Both of us worked as associates. I was quite happy until the practice was sold to another solo owner. The new owner was not fair to me. Work that I diagnosed and planned disappeared from my schedule. My pay was artificially getting lowered by 50 to 70%. Due to a non-compete, and the economic downturn in the the mid to late 2000’s my options to move to a new practice were limited.
So I purchased a practice, because at least I knew someone else would not be stealing my patients out from under me.
On embezzlement, I have 3 good friends that shared tales of embezzlement with me. One case was by the professional hired to handle practice sale. It’s not all stealing a twenty, white collar crime happens too.
The side hustle was about debt. My wife had private school debt that felt crushing to her. She was grinding out extra work to try to eliminate it. Dr. Dahle preaches writing big checks and she was doing it. We also wanted to start having babies. Working her grind and having babies would not have worked for us. Without the debt she felt free to cut back and focus on the family for a season.
If you want to be mad about something, how about the travesty of not supporting women that want to have children when their fertility is at its peak, but are not able to because our society pressures them into focusing on career during those years and then charges them 10s of thousands of dollars for fertility treatment once they’re finally at a point that it is socially acceptable to have babies.

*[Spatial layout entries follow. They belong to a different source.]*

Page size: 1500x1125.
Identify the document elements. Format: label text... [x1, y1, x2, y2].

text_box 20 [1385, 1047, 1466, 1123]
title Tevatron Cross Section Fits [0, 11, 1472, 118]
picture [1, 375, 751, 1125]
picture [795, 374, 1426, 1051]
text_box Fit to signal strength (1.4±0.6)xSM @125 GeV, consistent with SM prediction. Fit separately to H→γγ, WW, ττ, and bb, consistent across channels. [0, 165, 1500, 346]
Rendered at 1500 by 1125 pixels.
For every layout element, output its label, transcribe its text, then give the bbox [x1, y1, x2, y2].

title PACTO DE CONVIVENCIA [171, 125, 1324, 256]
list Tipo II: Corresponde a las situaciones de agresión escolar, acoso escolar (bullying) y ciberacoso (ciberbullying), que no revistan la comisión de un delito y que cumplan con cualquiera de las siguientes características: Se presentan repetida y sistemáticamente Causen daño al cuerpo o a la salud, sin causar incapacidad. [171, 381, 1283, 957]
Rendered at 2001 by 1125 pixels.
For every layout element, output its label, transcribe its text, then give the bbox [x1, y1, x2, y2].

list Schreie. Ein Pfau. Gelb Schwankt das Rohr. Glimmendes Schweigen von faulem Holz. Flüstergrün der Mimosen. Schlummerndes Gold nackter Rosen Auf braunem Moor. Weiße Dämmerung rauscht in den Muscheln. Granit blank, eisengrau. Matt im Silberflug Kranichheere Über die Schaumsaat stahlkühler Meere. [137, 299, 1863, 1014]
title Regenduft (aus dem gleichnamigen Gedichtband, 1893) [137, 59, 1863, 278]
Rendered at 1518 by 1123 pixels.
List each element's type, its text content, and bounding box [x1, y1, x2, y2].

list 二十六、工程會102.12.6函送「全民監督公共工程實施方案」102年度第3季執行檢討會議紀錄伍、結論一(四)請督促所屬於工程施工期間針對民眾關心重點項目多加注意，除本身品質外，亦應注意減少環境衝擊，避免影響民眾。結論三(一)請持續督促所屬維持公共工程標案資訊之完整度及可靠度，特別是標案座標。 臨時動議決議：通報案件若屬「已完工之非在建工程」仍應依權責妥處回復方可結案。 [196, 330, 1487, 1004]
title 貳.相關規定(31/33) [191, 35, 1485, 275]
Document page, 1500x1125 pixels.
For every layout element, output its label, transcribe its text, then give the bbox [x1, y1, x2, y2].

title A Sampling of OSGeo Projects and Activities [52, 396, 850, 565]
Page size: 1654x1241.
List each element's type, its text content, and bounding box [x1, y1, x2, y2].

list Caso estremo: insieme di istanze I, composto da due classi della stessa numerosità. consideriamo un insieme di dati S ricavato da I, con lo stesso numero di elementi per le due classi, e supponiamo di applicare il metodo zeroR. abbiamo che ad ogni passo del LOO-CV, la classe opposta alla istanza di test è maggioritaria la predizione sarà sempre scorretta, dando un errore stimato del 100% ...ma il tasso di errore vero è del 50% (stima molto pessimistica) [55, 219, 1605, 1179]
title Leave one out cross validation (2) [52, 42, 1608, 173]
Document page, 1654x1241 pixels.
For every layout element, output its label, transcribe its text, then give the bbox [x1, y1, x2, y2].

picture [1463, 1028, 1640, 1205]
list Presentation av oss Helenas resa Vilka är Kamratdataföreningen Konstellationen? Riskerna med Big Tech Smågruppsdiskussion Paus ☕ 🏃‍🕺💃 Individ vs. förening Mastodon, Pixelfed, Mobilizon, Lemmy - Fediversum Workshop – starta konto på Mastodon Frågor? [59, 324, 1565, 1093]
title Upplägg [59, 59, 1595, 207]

I wish that we had married sooner and started a family sooner in retrospect. I wish we could go back in time and tell her to go to the state school that would cost her half the money, but obviously we can’t.
I hope that sharing this will help others that come after me make better decisions.
Did I make some poor choices in retrospect? 100%.
Did I course correct and find a path that serves my family well? 100%
If you have a secret to never making poor decisions, that would be an article worth reading.